В самом деле, уже несколько десятилетий назад профессор Дэвид Л. Рансел обратил внимание историков на важность аристократических группировок и патрон-клиентских связей в придворной политике и в правительственных конъюнктурах екатерининской эпохи, в формулировании и воплощении в жизнь монаршей воли18
. Изучая роль боярских кланов и дворянских родственных сетей в Московском государстве, историки также подчеркивают преемственность в этом отношении между допетровской и послепетровской политическими системами19. Относительно недавно в работе П. В. Седова была предложена детальная хроника борьбы придворных фракций последних десятилетий XVII века, а Пол Бушкович в своем новаторском исследовании предположил, что и сам Петр управлял страной, балансируя поверх соперничающих группировок элиты, среди которых преобладали все те же самые боярские кланы, что правили страной и в предшествующем столетии20. Эти исследования «традиционных» аспектов политической истории хорошо сочетаются с работами, подчеркивающими влияние культурных практик XVII столетия на саморепрезентацию Петра как монарха. Даже заявляя о своем радикальном разрыве с прошлым, царь делал это во многом в рамках позднемосковской семиотики21. Недавние работы, посвященные государственному управлению в начале XVIII века, также показывают, как далеко оно отстояло от идеала рациональной, централизованной и эффективной бюрократии22.Вопрос, таким образом, состоит в том, как нам объяснить несомненно наблюдаемое в XVIII веке расширение и рационализацию государства, усложнение и повышение эффективности все более инвазивных инструментов сбора информации и регулирования – не теряя при этом из виду и столь же несомненное преобладание «традиционных, персоналистских моделей» в этот период23
. Ответ на этот вопрос, как кажется, предполагает описание самого зарождения институтов раннемодерного государства как раз из того непрестанного соперничества различных неформальных иерархий и сетей, которому справедливо уделяется столь существенное внимание в современной историографии. Характерные для раннемодерного политического процесса неформальность и персонализм должны быть прямо интегрированы в наш нарратив не только как напоминание о господстве «традиционного» на данном этапе, но и как ключевой механизм, способствовавший выработке более современных, «рациональных» и «регулярных» институтов.
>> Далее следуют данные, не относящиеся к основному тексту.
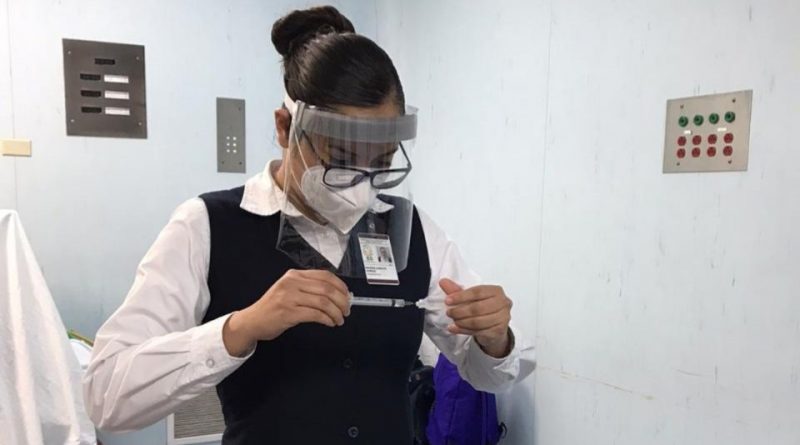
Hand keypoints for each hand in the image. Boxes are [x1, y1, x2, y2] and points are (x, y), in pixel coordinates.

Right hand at [223, 269, 350, 355]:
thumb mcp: (289, 290)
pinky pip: (315, 314)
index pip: (325, 276)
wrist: (252, 321)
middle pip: (327, 289)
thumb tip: (337, 295)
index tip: (348, 295)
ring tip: (339, 319)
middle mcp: (292, 283)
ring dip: (336, 312)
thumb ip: (309, 289)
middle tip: (347, 310)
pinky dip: (327, 319)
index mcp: (294, 275)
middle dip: (342, 301)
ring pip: (323, 302)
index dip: (340, 286)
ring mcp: (289, 297)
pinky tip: (329, 323)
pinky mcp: (288, 312)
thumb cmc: (273, 307)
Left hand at [441, 278, 512, 357]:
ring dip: (462, 322)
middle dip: (460, 311)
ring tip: (453, 321)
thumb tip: (443, 282)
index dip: (461, 296)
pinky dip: (464, 330)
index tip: (448, 300)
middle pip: (478, 308)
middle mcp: (503, 303)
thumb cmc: (483, 308)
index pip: (477, 292)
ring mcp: (503, 318)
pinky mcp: (499, 331)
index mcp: (496, 291)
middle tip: (449, 312)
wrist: (495, 326)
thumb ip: (457, 290)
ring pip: (478, 321)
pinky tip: (455, 328)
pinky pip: (479, 332)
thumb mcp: (470, 298)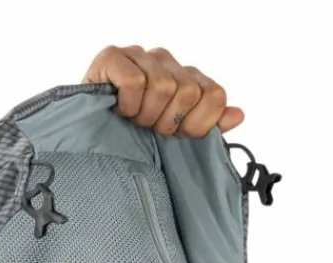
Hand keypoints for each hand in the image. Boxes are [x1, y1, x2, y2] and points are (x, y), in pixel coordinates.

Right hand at [83, 45, 243, 136]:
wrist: (93, 137)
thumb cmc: (136, 136)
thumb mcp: (178, 136)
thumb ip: (210, 126)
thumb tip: (239, 115)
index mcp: (186, 77)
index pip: (215, 95)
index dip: (199, 124)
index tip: (178, 135)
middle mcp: (166, 61)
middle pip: (189, 91)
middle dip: (169, 122)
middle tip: (150, 129)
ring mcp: (140, 54)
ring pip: (163, 87)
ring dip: (146, 115)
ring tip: (134, 120)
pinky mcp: (114, 55)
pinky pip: (135, 82)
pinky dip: (129, 105)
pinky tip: (121, 110)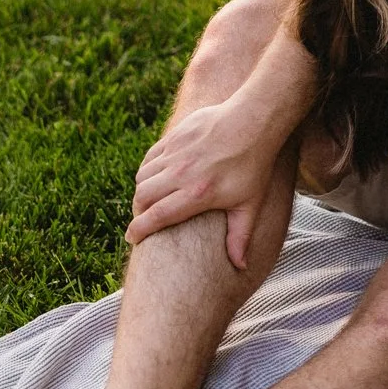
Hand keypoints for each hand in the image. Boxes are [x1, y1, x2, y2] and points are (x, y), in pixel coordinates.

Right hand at [127, 98, 280, 268]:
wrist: (255, 121)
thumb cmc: (254, 164)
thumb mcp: (250, 203)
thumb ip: (240, 237)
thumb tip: (241, 268)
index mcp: (198, 193)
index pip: (157, 216)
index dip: (139, 231)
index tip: (132, 239)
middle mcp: (182, 173)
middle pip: (143, 197)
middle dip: (139, 212)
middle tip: (145, 219)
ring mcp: (177, 151)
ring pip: (143, 176)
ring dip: (143, 190)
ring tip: (152, 199)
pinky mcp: (176, 135)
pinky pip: (150, 156)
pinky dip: (147, 169)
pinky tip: (156, 176)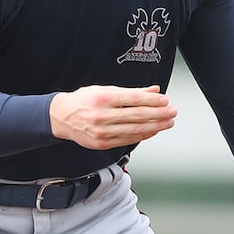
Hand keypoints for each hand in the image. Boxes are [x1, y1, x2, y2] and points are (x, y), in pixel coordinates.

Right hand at [49, 84, 176, 149]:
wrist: (61, 118)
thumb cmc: (84, 101)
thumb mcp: (105, 90)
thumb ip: (131, 91)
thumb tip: (154, 90)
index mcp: (102, 99)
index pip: (133, 99)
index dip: (152, 101)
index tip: (165, 100)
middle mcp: (101, 116)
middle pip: (137, 116)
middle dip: (159, 114)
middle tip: (172, 112)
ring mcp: (102, 132)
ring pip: (135, 130)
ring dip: (156, 126)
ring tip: (168, 122)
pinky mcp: (102, 144)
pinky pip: (128, 140)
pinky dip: (144, 135)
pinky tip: (154, 130)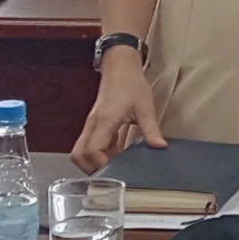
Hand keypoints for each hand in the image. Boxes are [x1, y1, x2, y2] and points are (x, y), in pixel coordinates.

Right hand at [71, 50, 165, 173]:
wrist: (120, 67)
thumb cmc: (130, 83)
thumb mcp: (145, 106)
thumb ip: (151, 128)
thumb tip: (159, 146)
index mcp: (104, 120)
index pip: (91, 150)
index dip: (100, 164)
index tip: (114, 170)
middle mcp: (93, 124)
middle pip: (79, 155)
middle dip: (91, 169)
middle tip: (111, 173)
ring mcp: (92, 125)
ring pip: (81, 151)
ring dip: (94, 162)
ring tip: (115, 164)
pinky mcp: (95, 125)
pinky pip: (90, 144)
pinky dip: (100, 153)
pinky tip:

Это, в свою очередь, предполагает признание субъектности, «агентности» (Именно такой нарратив предлагается в последнее время в целом ряде исследований: Гая Роулендса об армии Людовика XIV; Джейкоба Скролла о механизмах сбора информации в эпоху Кольбера; Аарона Грэма о роли партийной борьбы и неформальных социальных сетей в институционализации современных бюджетных процедур в Англии начала 1700-х годов; или Андре Уэйкфилда о том, как «изобретатели-предприниматели в сфере государственных финансов», как он их называет, создавали практики «регулярного полицейского государства» в немецких княжествах25
. Ярче всего эту парадигму возникновения раннемодерного государства формулирует Гай Роулендс: в его описании даже траектория колоссального роста французской регулярной армии в эпоху Людовика XIV «определялась не задачами „модернизации“ и „рационализации“, а частными интересами тысяч представителей элит, начиная с самого монарха и заканчивая мелкими провинциальным дворянством и городской буржуазией»26. Возможно, «регулярное полицейское государство», как пишет Уэйкфилд в своем ревизионистском исследовании камерализма, в этом смысле вообще было «всего лишь бумажным тигром», «пустой фантазией»27?